**Given records:**
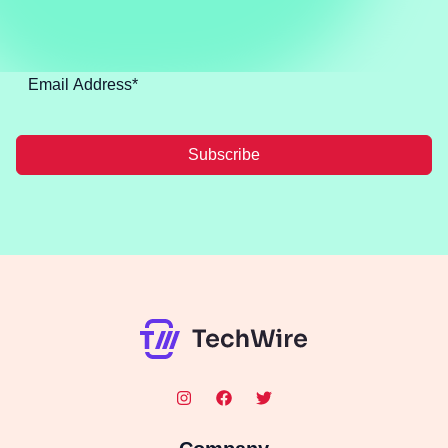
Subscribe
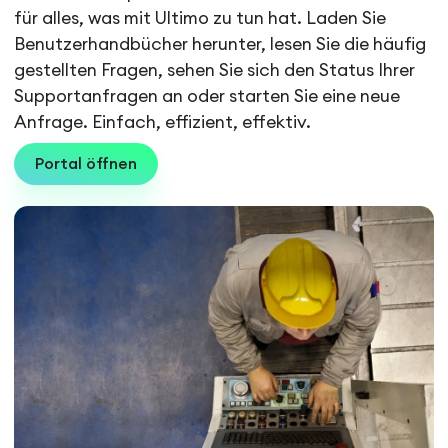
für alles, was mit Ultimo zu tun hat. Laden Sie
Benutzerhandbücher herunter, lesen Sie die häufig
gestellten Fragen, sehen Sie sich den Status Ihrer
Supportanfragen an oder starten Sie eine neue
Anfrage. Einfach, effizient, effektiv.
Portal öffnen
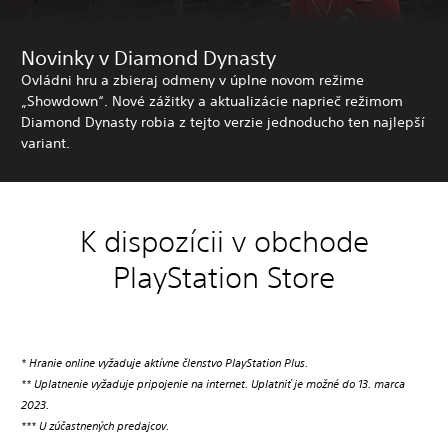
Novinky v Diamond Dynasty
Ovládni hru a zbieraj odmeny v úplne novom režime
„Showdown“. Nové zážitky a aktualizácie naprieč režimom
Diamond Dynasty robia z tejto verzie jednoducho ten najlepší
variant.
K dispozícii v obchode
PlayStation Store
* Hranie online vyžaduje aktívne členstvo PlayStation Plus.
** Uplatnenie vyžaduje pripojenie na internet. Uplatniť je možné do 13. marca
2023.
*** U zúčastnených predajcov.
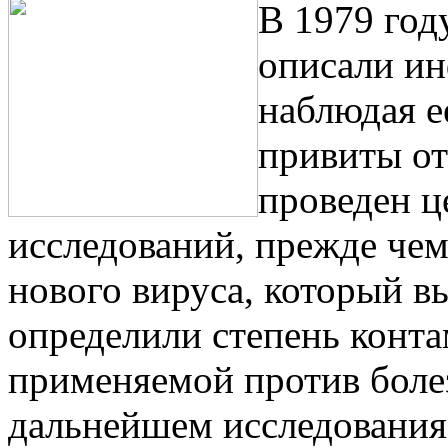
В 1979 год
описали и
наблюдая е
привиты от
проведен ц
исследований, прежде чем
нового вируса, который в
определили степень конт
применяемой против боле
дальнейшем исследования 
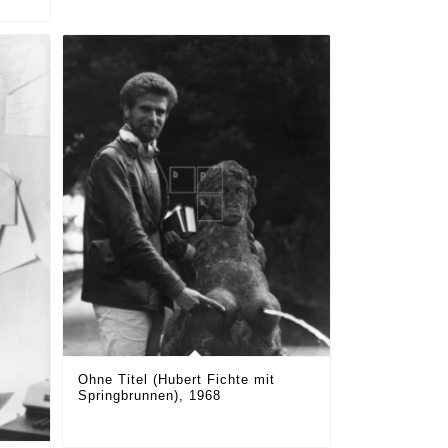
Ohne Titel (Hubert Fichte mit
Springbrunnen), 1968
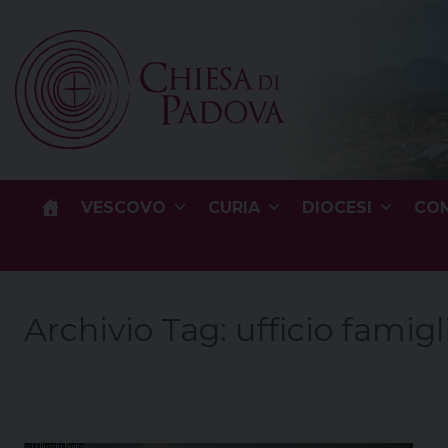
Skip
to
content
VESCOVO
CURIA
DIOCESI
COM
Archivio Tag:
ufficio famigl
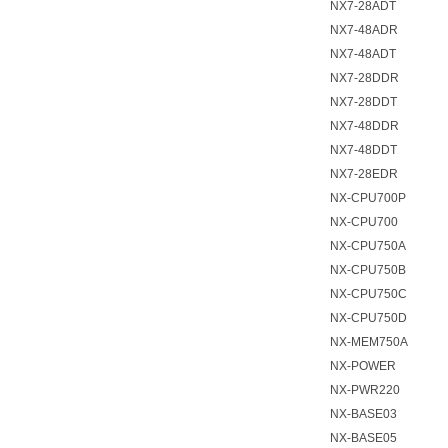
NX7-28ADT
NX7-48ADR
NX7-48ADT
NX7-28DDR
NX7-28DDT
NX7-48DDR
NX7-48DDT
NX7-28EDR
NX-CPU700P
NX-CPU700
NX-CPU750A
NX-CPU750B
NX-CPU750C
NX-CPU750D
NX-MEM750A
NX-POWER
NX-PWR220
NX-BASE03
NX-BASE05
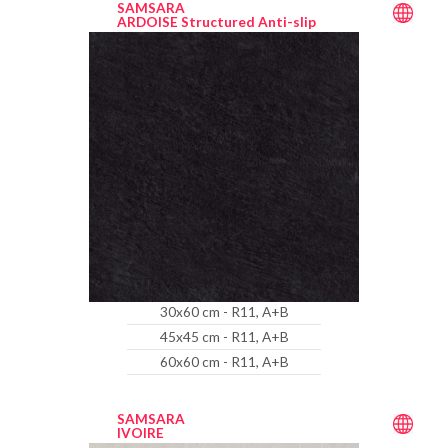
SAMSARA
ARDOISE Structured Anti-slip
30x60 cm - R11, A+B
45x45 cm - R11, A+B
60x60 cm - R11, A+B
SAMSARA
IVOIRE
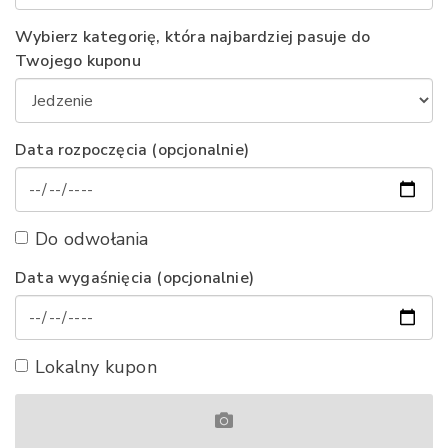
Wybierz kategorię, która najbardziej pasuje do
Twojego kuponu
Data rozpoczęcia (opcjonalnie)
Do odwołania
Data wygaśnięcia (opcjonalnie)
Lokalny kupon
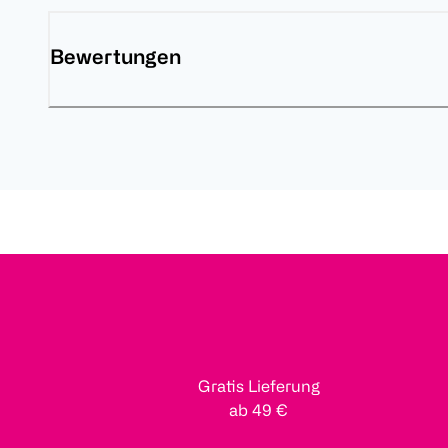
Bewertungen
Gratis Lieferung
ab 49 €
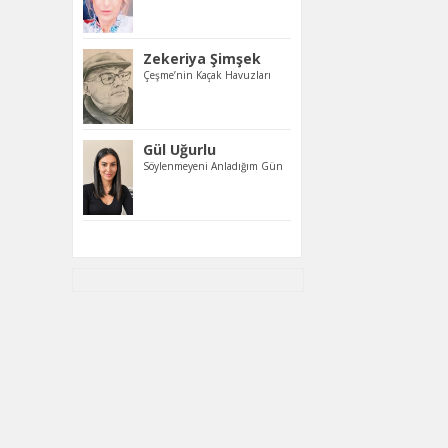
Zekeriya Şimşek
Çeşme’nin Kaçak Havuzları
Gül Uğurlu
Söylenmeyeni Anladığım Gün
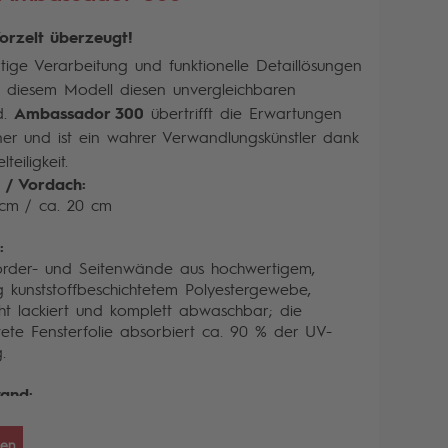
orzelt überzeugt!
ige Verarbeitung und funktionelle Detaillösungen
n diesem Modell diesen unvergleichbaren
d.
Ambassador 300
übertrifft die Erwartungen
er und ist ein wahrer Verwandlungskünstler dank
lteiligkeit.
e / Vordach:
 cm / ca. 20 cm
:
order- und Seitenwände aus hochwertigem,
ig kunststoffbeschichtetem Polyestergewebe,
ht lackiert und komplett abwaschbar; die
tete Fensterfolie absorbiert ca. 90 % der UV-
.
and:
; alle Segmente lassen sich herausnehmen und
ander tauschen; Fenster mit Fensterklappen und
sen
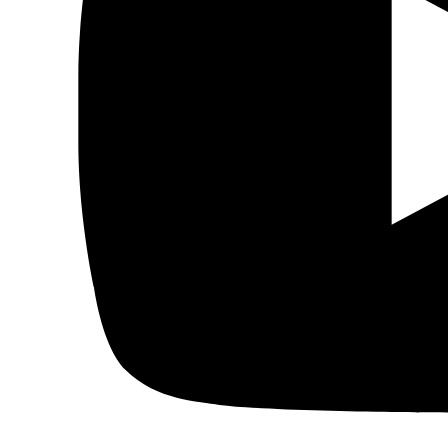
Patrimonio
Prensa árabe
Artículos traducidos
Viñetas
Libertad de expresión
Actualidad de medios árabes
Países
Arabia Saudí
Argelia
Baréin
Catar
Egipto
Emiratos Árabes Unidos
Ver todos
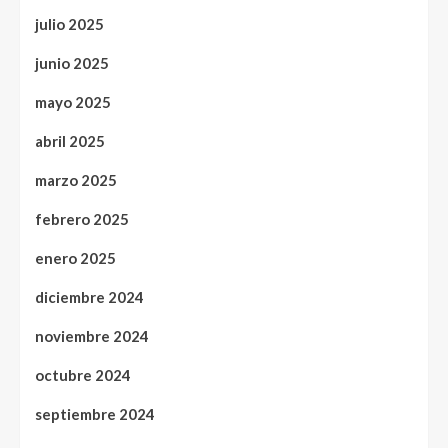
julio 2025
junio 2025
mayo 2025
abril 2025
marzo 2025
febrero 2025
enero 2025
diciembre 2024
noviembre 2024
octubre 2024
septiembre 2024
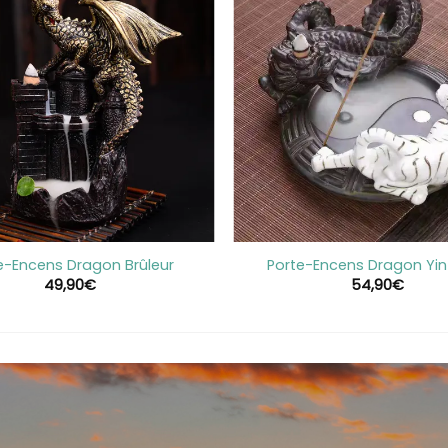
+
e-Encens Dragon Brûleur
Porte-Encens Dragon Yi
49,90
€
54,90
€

**Required work:**
Could you reproduce the entries verbatim, leaving out all pictures?

**Solution:**
Subscribe
für alles, was mit Ultimo zu tun hat. Laden Sie
Benutzerhandbücher herunter, lesen Sie die häufig
gestellten Fragen, sehen Sie sich den Status Ihrer
Supportanfragen an oder starten Sie eine neue
Anfrage. Einfach, effizient, effektiv.
Portal öffnen
Novinky v Diamond Dynasty
Ovládni hru a zbieraj odmeny v úplne novom režime
„Showdown“. Nové zážitky a aktualizácie naprieč režimom
Diamond Dynasty robia z tejto verzie jednoducho ten najlepší
variant.
K dispozícii v obchode
PlayStation Store
* Hranie online vyžaduje aktívne členstvo PlayStation Plus.
** Uplatnenie vyžaduje pripojenie na internet. Uplatniť je možné do 13. marca
2023.
*** U zúčastnených predajcov.
В 1979 год
описали и
наблюдая е
привиты от
проведен ц
исследований, прежде чем
нового вируса, который в
определили степень конт
применяемой против боле
дальнейшем исследования 
Ohne Titel (Hubert Fichte mit
Springbrunnen), 1968
Skip
to
content
VESCOVO
CURIA
DIOCESI
COM
Archivio Tag:
ufficio famigl
NX7-28ADT
NX7-48ADR
NX7-48ADT
NX7-28DDR
NX7-28DDT
NX7-48DDR
NX7-48DDT
NX7-28EDR
NX-CPU700P
NX-CPU700
NX-CPU750A
NX-CPU750B
NX-CPU750C
NX-CPU750D
NX-MEM750A
NX-POWER
NX-PWR220
NX-BASE03
NX-BASE05
SAMSARA
ARDOISE Structured Anti-slip
30x60 cm - R11, A+B
45x45 cm - R11, A+B
60x60 cm - R11, A+B
SAMSARA
IVOIRE
Wybierz kategorię, która najbardziej pasuje do
Twojego kuponu
Data rozpoczęcia (opcjonalnie)
Do odwołania
Data wygaśnięcia (opcjonalnie)
Lokalny kupon
Bewertungen
Gratis Lieferung
ab 49 €
Zekeriya Şimşek
Çeşme’nin Kaçak Havuzları
Gül Uğurlu
Söylenmeyeni Anladığım Gün
orzelt überzeugt!
ige Verarbeitung und funktionelle Detaillösungen
n diesem Modell diesen unvergleichbaren
d.
Ambassador 300
übertrifft die Erwartungen
er und ist ein wahrer Verwandlungskünstler dank
lteiligkeit.
e / Vordach:
 cm / ca. 20 cm
:
order- und Seitenwände aus hochwertigem,
ig kunststoffbeschichtetem Polyestergewebe,
ht lackiert und komplett abwaschbar; die
tete Fensterfolie absorbiert ca. 90 % der UV-
.
and:
; alle Segmente lassen sich herausnehmen und
ander tauschen; Fenster mit Fensterklappen und
sen
Patrimonio
Prensa árabe
Artículos traducidos
Viñetas
Libertad de expresión
Actualidad de medios árabes
Países
Arabia Saudí
Argelia
Baréin
Catar
Egipto
Emiratos Árabes Unidos
Ver todos
julio 2025
junio 2025
mayo 2025
abril 2025
marzo 2025
febrero 2025
enero 2025
diciembre 2024
noviembre 2024
octubre 2024
septiembre 2024
+
e-Encens Dragon Brûleur
Porte-Encens Dragon Yi
49,90
€
54,90
€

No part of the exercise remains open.